Exercise directions -> In the listing below, find the line with "while continuing to attract and retain top s" and copy every line from there up to and including the line with "safeguard their digital assets.", exactly and without pictures.

[[ Given data open ]]

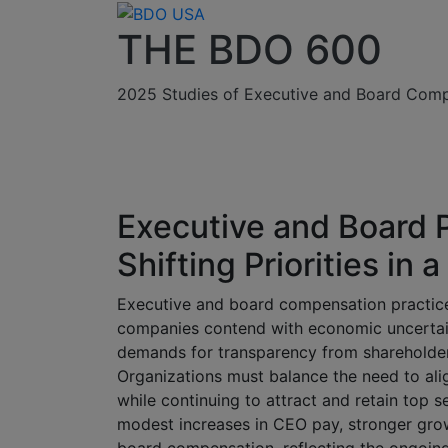
THE BDO 600
2025 Studies of Executive and Board Comp
Executive and Board 
Shifting Priorities i
Executive and board compensation practice
companies contend with economic uncertain
demands for transparency from shareholder
Organizations must balance the need to ali
while continuing to attract and retain top s
modest increases in CEO pay, stronger grow
board compensation, reflecting the ongoin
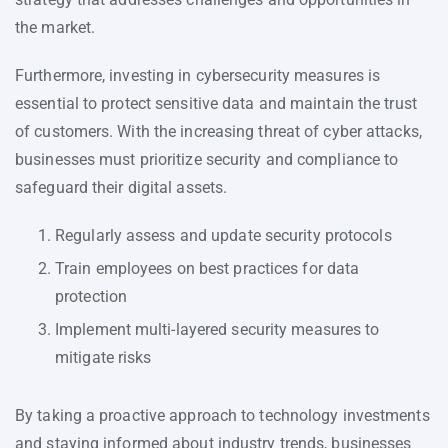
the market.
Furthermore, investing in cybersecurity measures is
essential to protect sensitive data and maintain the trust
of customers. With the increasing threat of cyber attacks,
businesses must prioritize security and compliance to
safeguard their digital assets.
Regularly assess and update security protocols
Train employees on best practices for data
protection
Implement multi-layered security measures to
mitigate risks
By taking a proactive approach to technology investments
and staying informed about industry trends, businesses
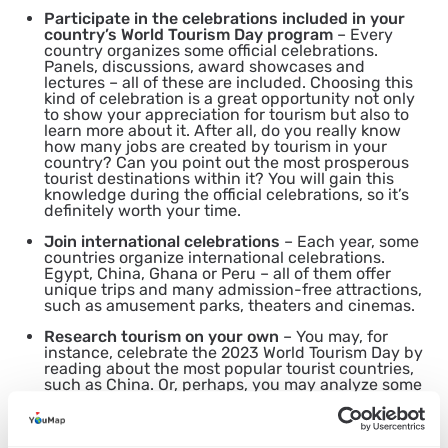
Participate in the celebrations included in your
country’s World Tourism Day program
– Every
country organizes some official celebrations.
Panels, discussions, award showcases and
lectures – all of these are included. Choosing this
kind of celebration is a great opportunity not only
to show your appreciation for tourism but also to
learn more about it. After all, do you really know
how many jobs are created by tourism in your
country? Can you point out the most prosperous
tourist destinations within it? You will gain this
knowledge during the official celebrations, so it’s
definitely worth your time.
Join international celebrations
– Each year, some
countries organize international celebrations.
Egypt, China, Ghana or Peru – all of them offer
unique trips and many admission-free attractions,
such as amusement parks, theaters and cinemas.
Research tourism on your own
– You may, for
instance, celebrate the 2023 World Tourism Day by
reading about the most popular tourist countries,
such as China. Or, perhaps, you may analyze some
statistics concerning tourism around the world?
This holiday is supposed to have an educational
function, so if you don’t really want to go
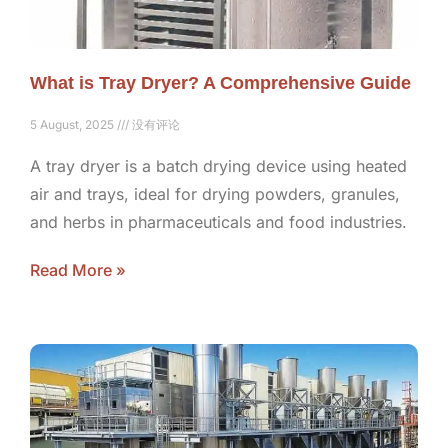
What is Tray Dryer? A Comprehensive Guide
5 August, 2025
没有评论
A tray dryer is a batch drying device using heated
air and trays, ideal for drying powders, granules,
and herbs in pharmaceuticals and food industries.
Read More »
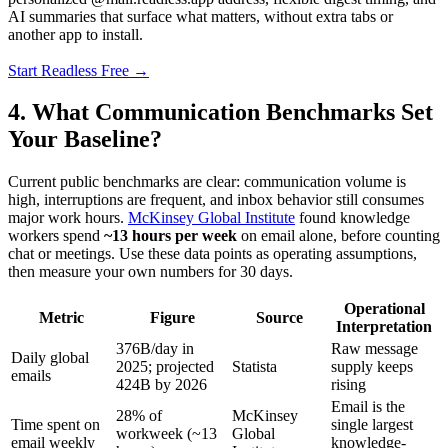
AI summaries that surface what matters, without extra tabs or
another app to install.
Start Readless Free →
4. What Communication Benchmarks Set
Your Baseline?
Current public benchmarks are clear: communication volume is
high, interruptions are frequent, and inbox behavior still consumes
major work hours.
McKinsey Global Institute
found knowledge
workers spend
~13 hours per week
on email alone, before counting
chat or meetings. Use these data points as operating assumptions,
then measure your own numbers for 30 days.
Operational
Metric
Figure
Source
Interpretation
376B/day in
Raw message
Daily global
2025; projected
Statista
supply keeps
emails
424B by 2026
rising
Email is the
28% of
McKinsey
Time spent on
single largest
workweek (~13
Global
email weekly
knowledge-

[[ Given data closed ]]

Output ->
while continuing to attract and retain top s
modest increases in CEO pay, stronger grow
board compensation, reflecting the ongoin
the market.
Furthermore, investing in cybersecurity measures is
essential to protect sensitive data and maintain the trust
of customers. With the increasing threat of cyber attacks,
businesses must prioritize security and compliance to
safeguard their digital assets.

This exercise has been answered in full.